ESG funds have become more popular in recent years. Investors poured $69.2 billion into them in 2021, an annual record, according to Morningstar. However, uptake in 401(k) plans has been slow.
The Inflation Reduction Act is expected to boost overall popularity. The law, which President Joe Biden signed into law in August, represents the largest federal investment to fight climate change in American history.
What the new Biden ESG rules do
Employers have a legal duty to thoroughly evaluate funds’ risk and return when choosing 401(k) plan investments; they cannot subordinate the financial interests of workers in favor of a cause such as, for example, climate change.
The new ESG rules do not change these duties.
However, they explain that businesses can include “the economic effects of climate change and other ESG considerations” when making investment choices — something that Lisa Gomez, assistant secretary of labor for the Employee Benefits Security Administration, called “common sense.”
“While climate change is a critical issue, it is not [just] that’s what this rule is about,” Gomez said.
Employers also do not violate their legal duty to consider workers’ ESG interests when putting together a series of 401(k) investment funds, according to the new rule; this could lead to more engagement among workers and therefore more retirement security, it said.
The action by the Biden administration on Tuesday follows a directive from March 2021 that it would not enforce the Trump-era rules. The administration then proposed a review of those rules in October 2021; Tuesday’s action updates that proposal according to comments received from the public.
The new Biden regulations scrap certain elements of the Trump-era rules that Labor Department officials said prevented employers from using ESG funds.
For example, the previous rules did not explicitly mention ESG; but they required employers to choose investments based only on “monetary” factors — a term that essentially prohibited employers from choosing funds with any kind of “moral” component, Labor Department officials said.
The new Biden administration rules wipe out that requirement.
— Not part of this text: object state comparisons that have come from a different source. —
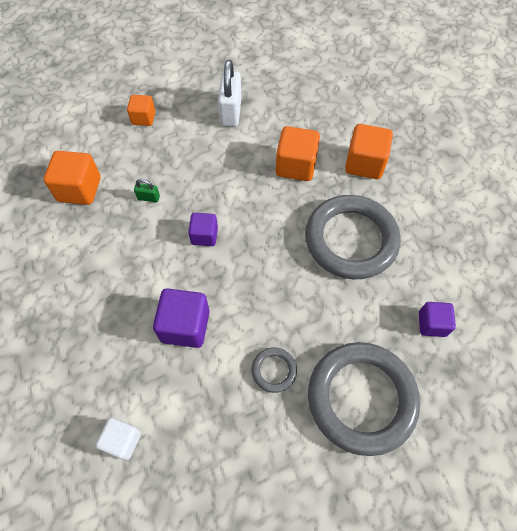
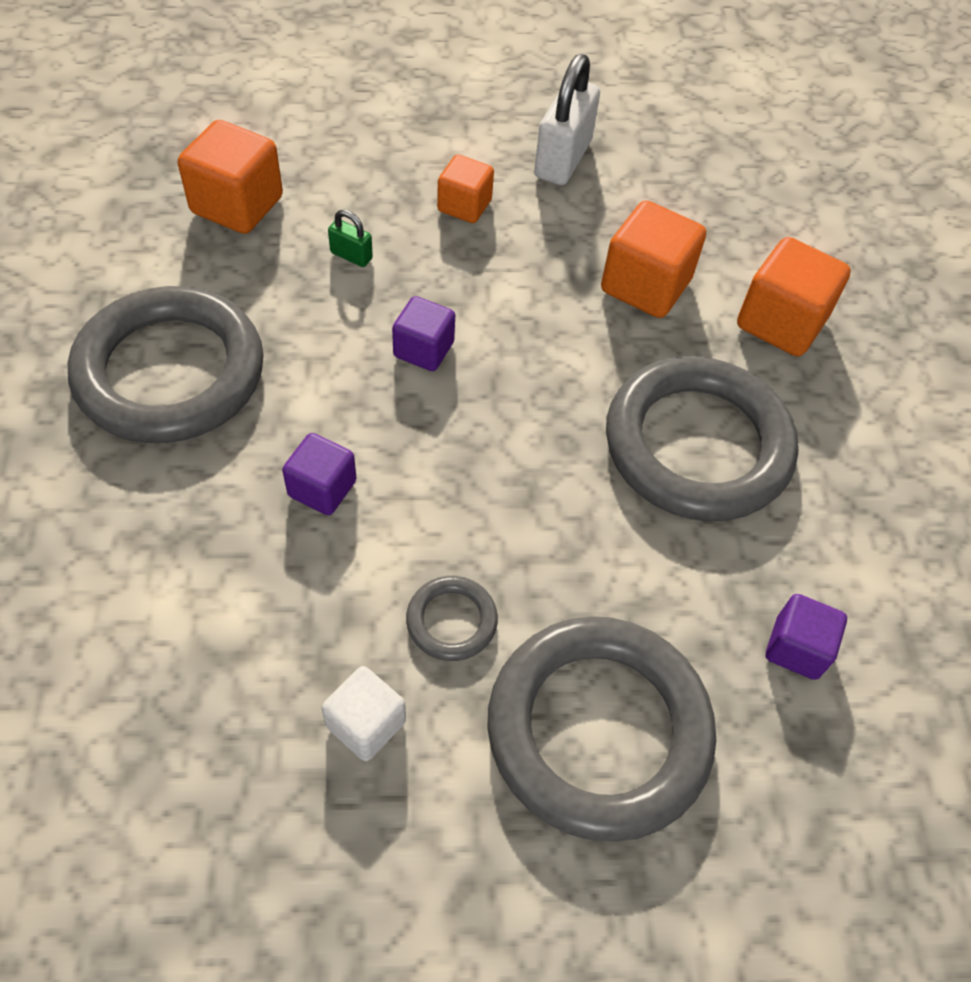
camera: 15 degrees right, 5 degrees down
(84, 292) = (170, 372): none -> grey ring
(123, 441) = (127, 640): white cube -> white cube (366, 724)
(143, 118) = (400, 124): orange cube -> orange cube (464, 206)
(185, 326) = (322, 488): purple cube -> purple cube, size x0.62

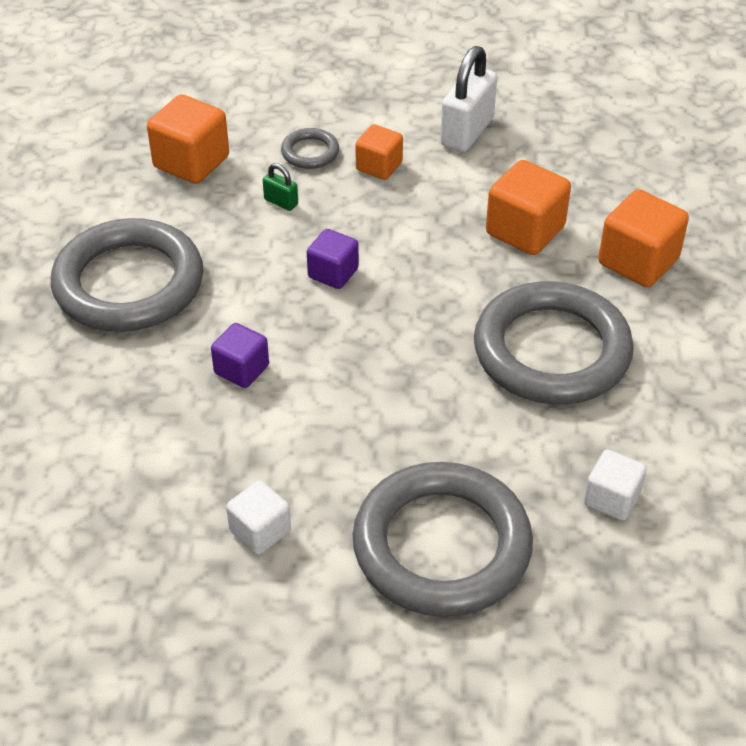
camera: 10 degrees right, 10 degrees down
(451, 621) = (334, 466): grey ring -> grey ring (310, 152)
(796, 648) = (611, 499): purple cube -> white cube

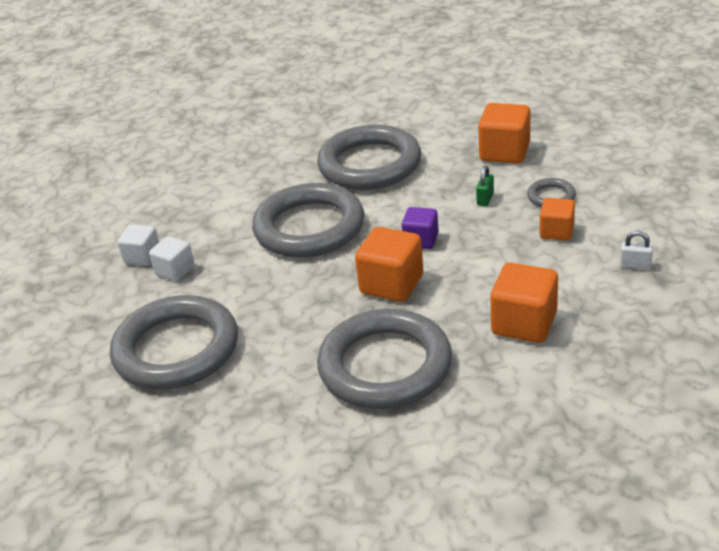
camera: 80 degrees right, 10 degrees down
(241, 369) = (309, 227): purple cube -> grey ring
(467, 132) = (635, 265): white padlock -> white padlock, size x0.47
(611, 499) = (237, 427): white cube -> white cube (142, 257)
(638, 261) = (521, 398): orange cube -> orange cube (391, 284)

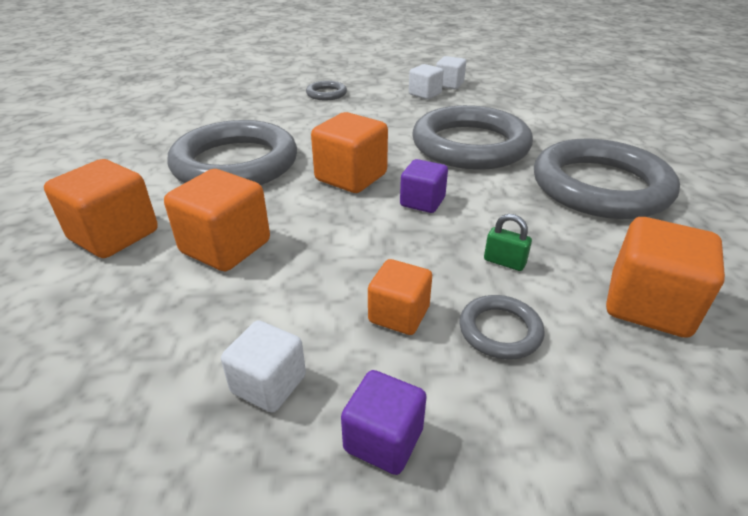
camera: 95 degrees right, 0 degrees up
(176, 349) = (326, 94): grey ring -> grey ring, size x0.43
(537, 394) = (114, 235): none -> orange cube
(635, 265) = (269, 384): white padlock -> white cube
(644, 223) = (383, 439): none -> purple cube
“Whether E, S, or G, … direct or indirect, great or small, the [ESG] factor also fosters a moral component,” said a senior Department of Labor official, who spoke only on condition of background. “ESG has an inherent duality of purpose.”
The new rules also delete a restriction that prohibited employers from using an ESG fund as a default option for workers automatically enrolled in their 401(k) plans — an increasingly popular way to boost retirement security. In legal parlance, these funds are known as a “qualified defined investment alternative,” or QDIA.